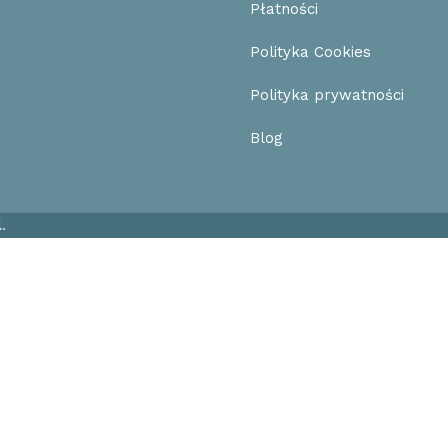
Płatności
Polityka Cookies
Polityka prywatności
Blog
l
.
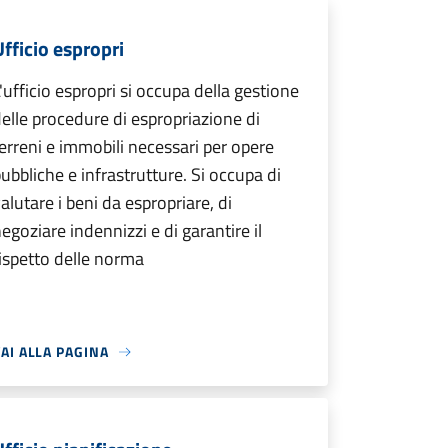
Ufficio espropri
'ufficio espropri si occupa della gestione
elle procedure di espropriazione di
erreni e immobili necessari per opere
ubbliche e infrastrutture. Si occupa di
alutare i beni da espropriare, di
egoziare indennizzi e di garantire il
ispetto delle norma
AI ALLA PAGINA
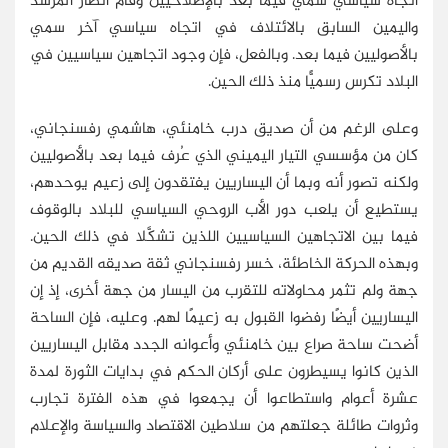
اتجاه سياسي سُمي فيما بعد بالإصلاحيين وقام أنصار المرشد
واليمين السابق بالائتلاف في اتجاه سياسي آخر سمي
بالأصوليين فيما بعد. وبالفعل، فإن وجود اتجاهين سياسيين في
البلاد تكرس رسميًّا منذ ذلك الحين.
وعلى الرغم من أن صديق درب خامنئي، هاشمي رفسنجاني،
كان من مؤسسي التيار اليميني الذي عُرف فيما بعد بالأصوليين
ولكنه تصور أنه وبما أن اليساريين يفتقدون إلى زعيم يوحدهم،
يستطيع أن يلعب دور الأب الروحي السياسي للبلاد بالوقوف
فيما بين الاتجاهين السياسيين اللذين تشكَّلا في ذلك الحين.
وبهذه الحركة الخاطئة، خسر رفسنجاني ثقة صديقه القديم من
جهة ولم تثمر محاولاته للتقرب من اليسار من جهة أخرى، إذ إن
اليساريين أيضًا رفضوا القبول به زعيمًا لهم. وعليه، فإن الساحة
أضحت ساحة صراع بين خامنئي وأعوانه الجدد مقابل اليساريين
الذين كانوا يسيطرون على أركان الحكم في بدايات الثورة لمدة
عشرة أعوام واستطاعوا أن يجمعوا في هذه الفترة تجارب
وثروات طائلة جعلتهم من سلاطين الاقتصاد والسياسة والإعلام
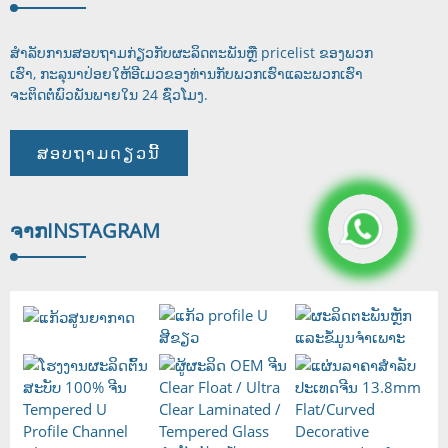
ສໍາ​ລັບ​ການ​ສອບ​ຖາມ​ກ່ຽວ​ກັບ​ຜະ​ລິດ​ຕະ​ພັນ​ຫຼື pricelist ຂອງ​ພວກ​
ເຮົາ​, ກະ​ລຸ​ນາ​ປ່ອຍ​ໃຫ້​ອີ​ເມວ​ຂອງ​ທ່ານ​ກັບ​ພວກ​ເຮົາ​ແລະ​ພວກ​ເຮົາ​
ຈະ​ຕິດ​ຕໍ່​ພົວ​ພັນ​
ພາຍໃນ 24 ຊົ່ວໂມງ.
ສອບຖາມດຽວນີ້
ຈາກ
INSTAGRAM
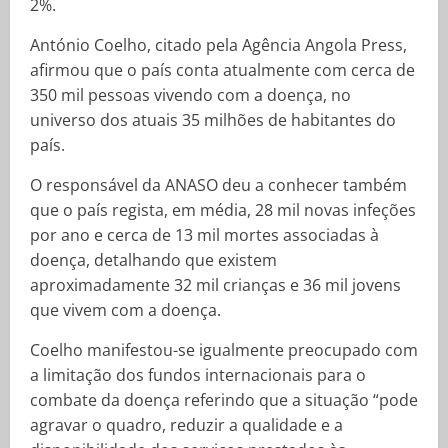
2%.
António Coelho, citado pela Agência Angola Press,
afirmou que o país conta atualmente com cerca de
350 mil pessoas vivendo com a doença, no
universo dos atuais 35 milhões de habitantes do
país.
O responsável da ANASO deu a conhecer também
que o país regista, em média, 28 mil novas infeções
por ano e cerca de 13 mil mortes associadas à
doença, detalhando que existem
aproximadamente 32 mil crianças e 36 mil jovens
que vivem com a doença.
Coelho manifestou-se igualmente preocupado com
a limitação dos fundos internacionais para o
combate da doença referindo que a situação “pode
agravar o quadro, reduzir a qualidade e a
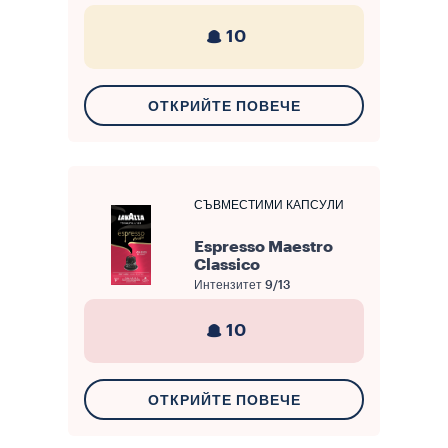
10
ОТКРИЙТЕ ПОВЕЧЕ
СЪВМЕСТИМИ КАПСУЛИ
Espresso Maestro
Classico
Интензитет
9/13
10
ОТКРИЙТЕ ПОВЕЧЕ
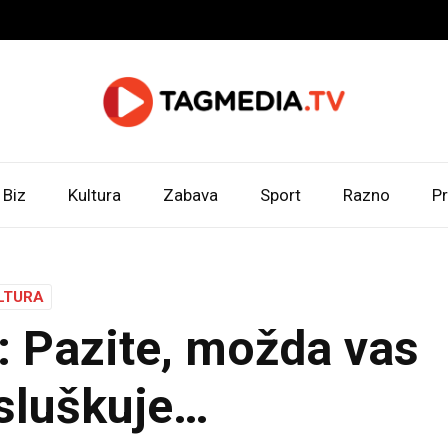
Biz
Kultura
Zabava
Sport
Razno
Pr
LTURA
: Pazite, možda vas
sluškuje…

━━━━

**Work request**.
All of the material above should be copied exactly, minus the pictures.

**Answer for the task**.
Płatności
Polityka Cookies
Polityka prywatności
Blog
l
.
Ufficio espropri
'ufficio espropri si occupa della gestione
elle procedure di espropriazione di
erreni e immobili necessari per opere
ubbliche e infrastrutture. Si occupa di
alutare i beni da espropriare, di
egoziare indennizzi e di garantire il
ispetto delle norma
AI ALLA PAGINA
اتجاه سياسي سُمي فيما بعد بالإصلاحيين وقام أنصار المرشد
واليمين السابق بالائتلاف في اتجاه سياسي آخر سمي
بالأصوليين فيما بعد. وبالفعل، فإن وجود اتجاهين سياسيين في
البلاد تكرس رسميًّا منذ ذلك الحين.
وعلى الرغم من أن صديق درب خامنئي، هاشمي رفسنجاني،
كان من مؤسسي التيار اليميني الذي عُرف فيما بعد بالأصوليين
ولكنه تصور أنه وبما أن اليساريين يفتقدون إلى زعيم يوحدهم،
يستطيع أن يلعب دور الأب الروحي السياسي للبلاد بالوقوف
فيما بين الاتجاهين السياسيين اللذين تشكَّلا في ذلك الحين.
وبهذه الحركة الخاطئة، خسر رفسنجاني ثقة صديقه القديم من
جهة ولم تثمر محاولاته للتقرب من اليسار من جهة أخرى، إذ إن
اليساريين أيضًا رفضوا القبول به زعيمًا لهم. وعليه، فإن الساحة
أضحت ساحة صراع بين خامنئي وأعوانه الجدد مقابل اليساريين
الذين كانوا يسيطرون على أركان الحكم في بدايات الثورة لمدة
عشرة أعوام واستطاعوا أن يجمعوا في هذه الفترة تجارب
وثروات طائلة جعلتهم من سلاطين الاقتصاد والسياسة والإعلام
ສໍາ​ລັບ​ການ​ສອບ​ຖາມ​ກ່ຽວ​ກັບ​ຜະ​ລິດ​ຕະ​ພັນ​ຫຼື pricelist ຂອງ​ພວກ​
ເຮົາ​, ກະ​ລຸ​ນາ​ປ່ອຍ​ໃຫ້​ອີ​ເມວ​ຂອງ​ທ່ານ​ກັບ​ພວກ​ເຮົາ​ແລະ​ພວກ​ເຮົາ​
ຈະ​ຕິດ​ຕໍ່​ພົວ​ພັນ​
ພາຍໃນ 24 ຊົ່ວໂມງ.
ສອບຖາມດຽວນີ້
ຈາກ
INSTAGRAM
2%.
António Coelho, citado pela Agência Angola Press,
afirmou que o país conta atualmente com cerca de
350 mil pessoas vivendo com a doença, no
universo dos atuais 35 milhões de habitantes do
país.
O responsável da ANASO deu a conhecer também
que o país regista, em média, 28 mil novas infeções
por ano e cerca de 13 mil mortes associadas à
doença, detalhando que existem
aproximadamente 32 mil crianças e 36 mil jovens
que vivem com a doença.
Coelho manifestou-se igualmente preocupado com
a limitação dos fundos internacionais para o
combate da doença referindo que a situação “pode
agravar o quadro, reduzir a qualidade e a
10
ОТКРИЙТЕ ПОВЕЧЕ
СЪВМЕСТИМИ КАПСУЛИ
Espresso Maestro
Classico
Интензитет
9/13
10
ОТКРИЙТЕ ПОВЕЧЕ
Biz
Kultura
Zabava
Sport
Razno
Pr
LTURA
: Pazite, možda vas
sluškuje…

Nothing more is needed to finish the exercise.